# Document passage
- - -

Credit cards were introduced in the 1950s, and although you likely don't have one of those golden oldies in your wallet right now, chances are you do have some cards in there that are easily vulnerable to fraud.
In the U.S., credit card companies have just recently been updating the technology in your card. The new cards include a more secure chip that's used in conjunction with your PIN to prevent identity theft. Many European countries made the switch years ago.
If you don't have one of the new "chip-and-PIN" cards, thieves just need to swipe your older non-chip-and-PIN card through a reader to get your information and create a new PIN. This is known as "card skimming." Learn how you can spot card skimmers before they steal your information.
Once it's swiped, your information is often sold on the "Dark Web," the hidden part of the Internet most of us never access. Find out what dangerous and illegal things lurk in the Dark Web and how it affects you.
These less-secure cards contribute to the $6 billion Americans lost last year alone due to identity theft, which some estimates say occurs every two seconds. Thirteen million Americans were victimized in 2014.
Credit card companies are increasingly adapting their cards to the more secure chip-and-PIN technology, but merchants are slower to catch up. That's because businesses must upgrade to new machines to process the new credit cards.
If you want to help speed up the process, let your favorite retailers know that you want them to adopt stronger security. Hopefully if enough of their customers complain, they'll get the message and we'll all be safer.

- - -

# What you need to do
According to the credit card security article, how many Americans fell victim to identity theft in 2014?

# Source material
- - -

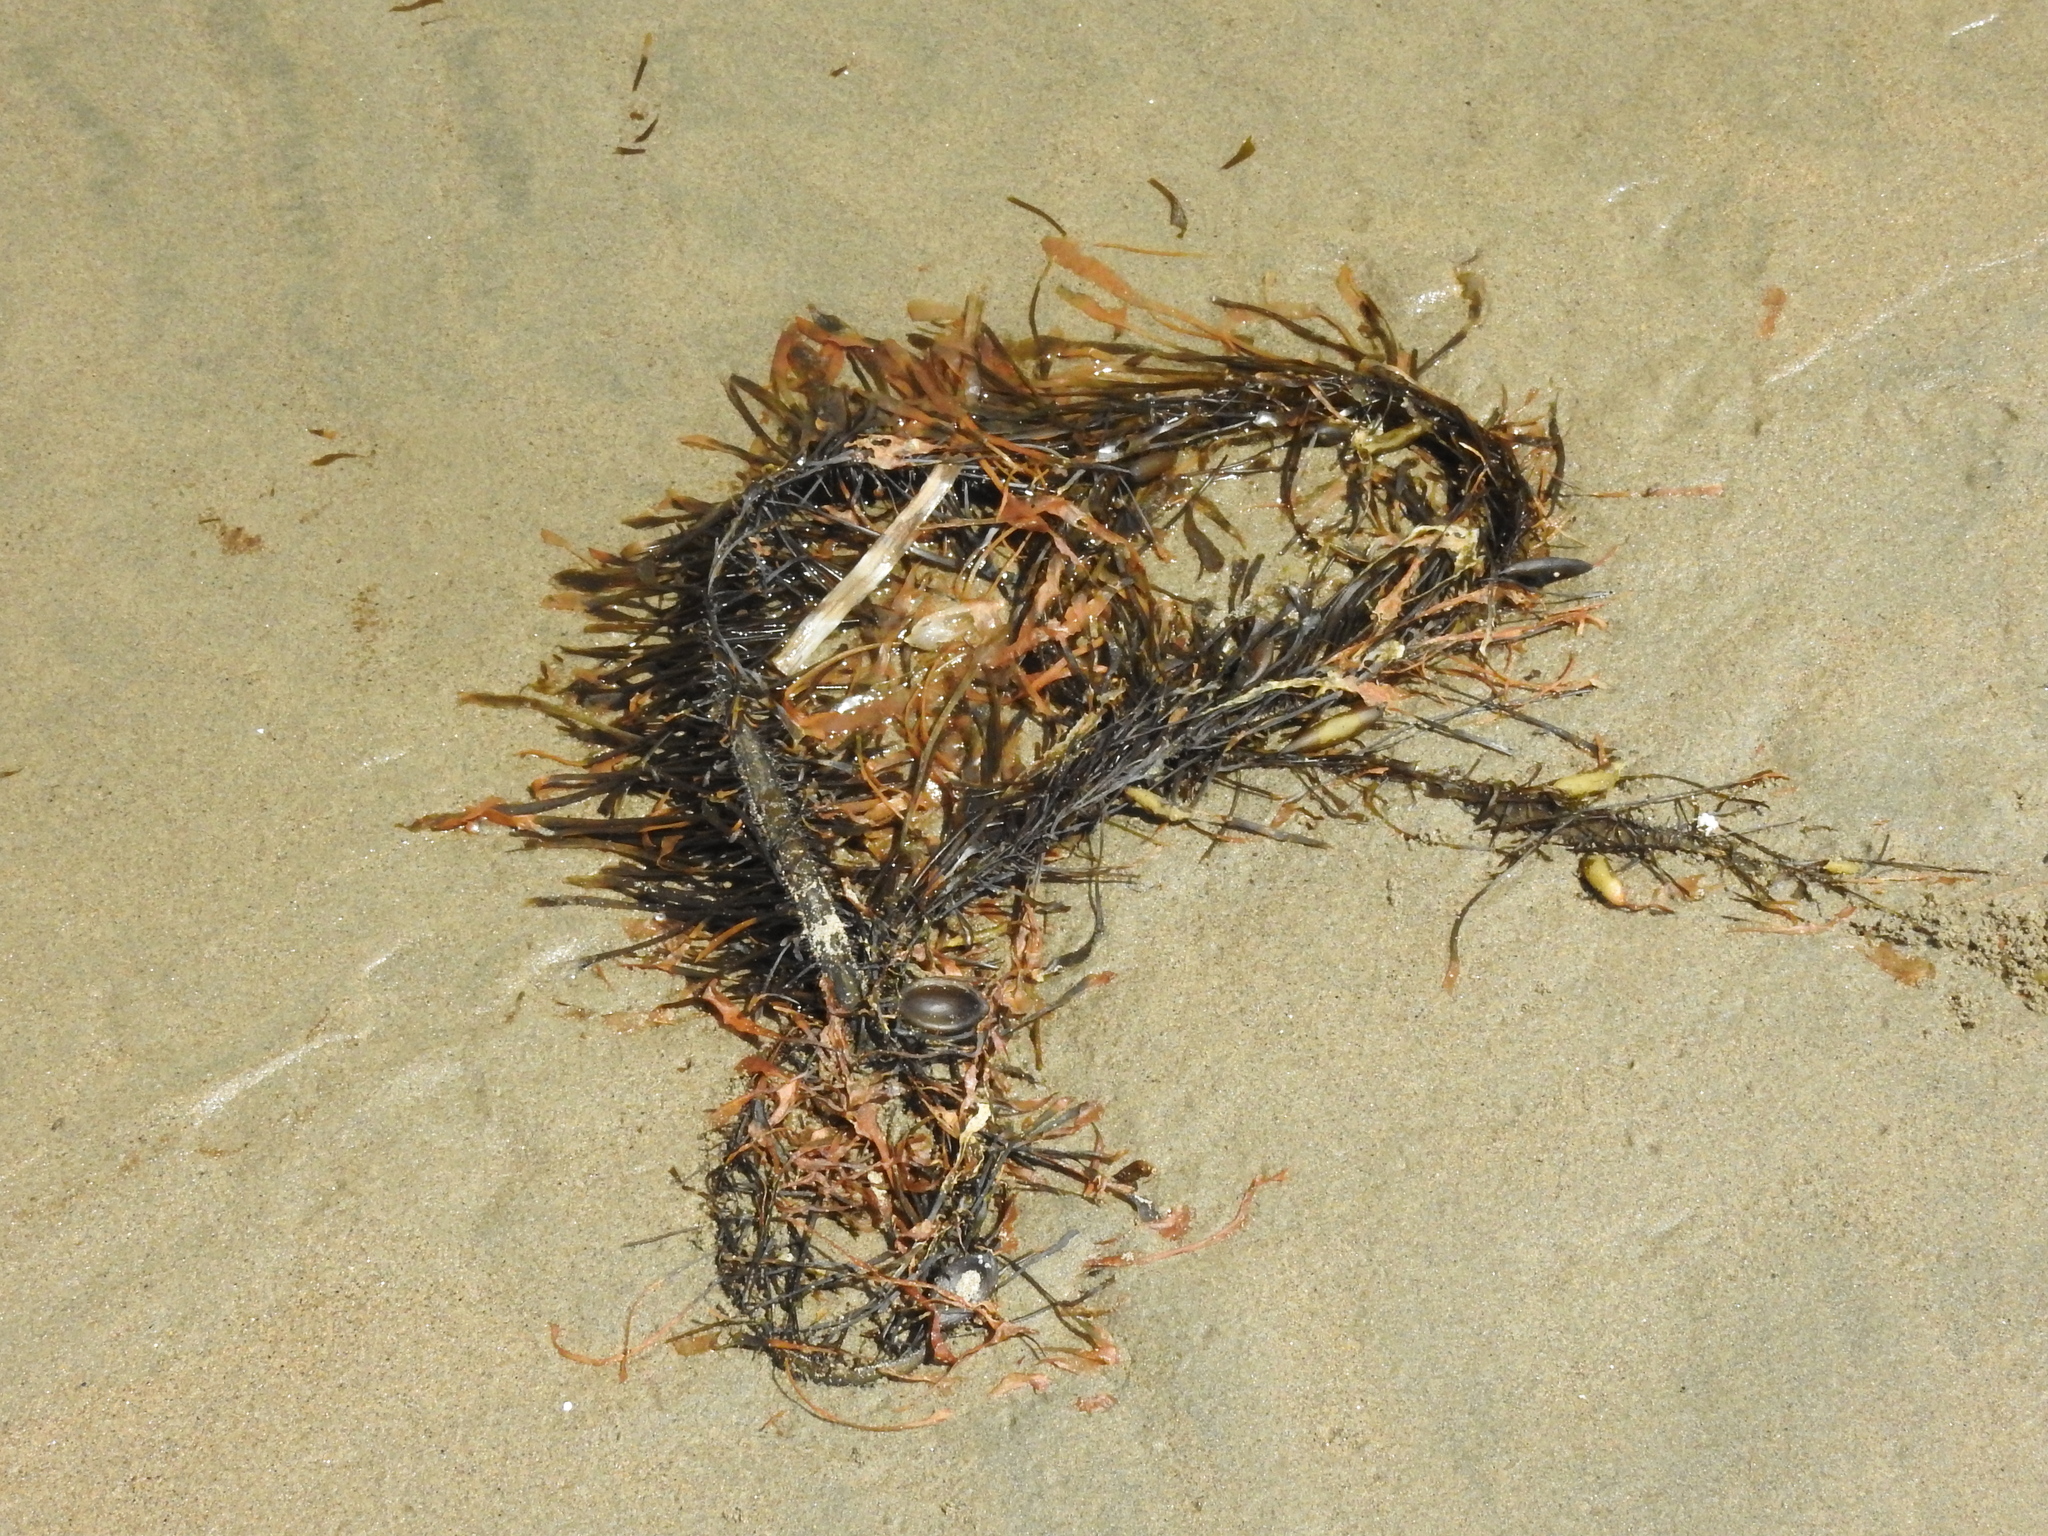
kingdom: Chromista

- - -

# Output of the task
Thirteen million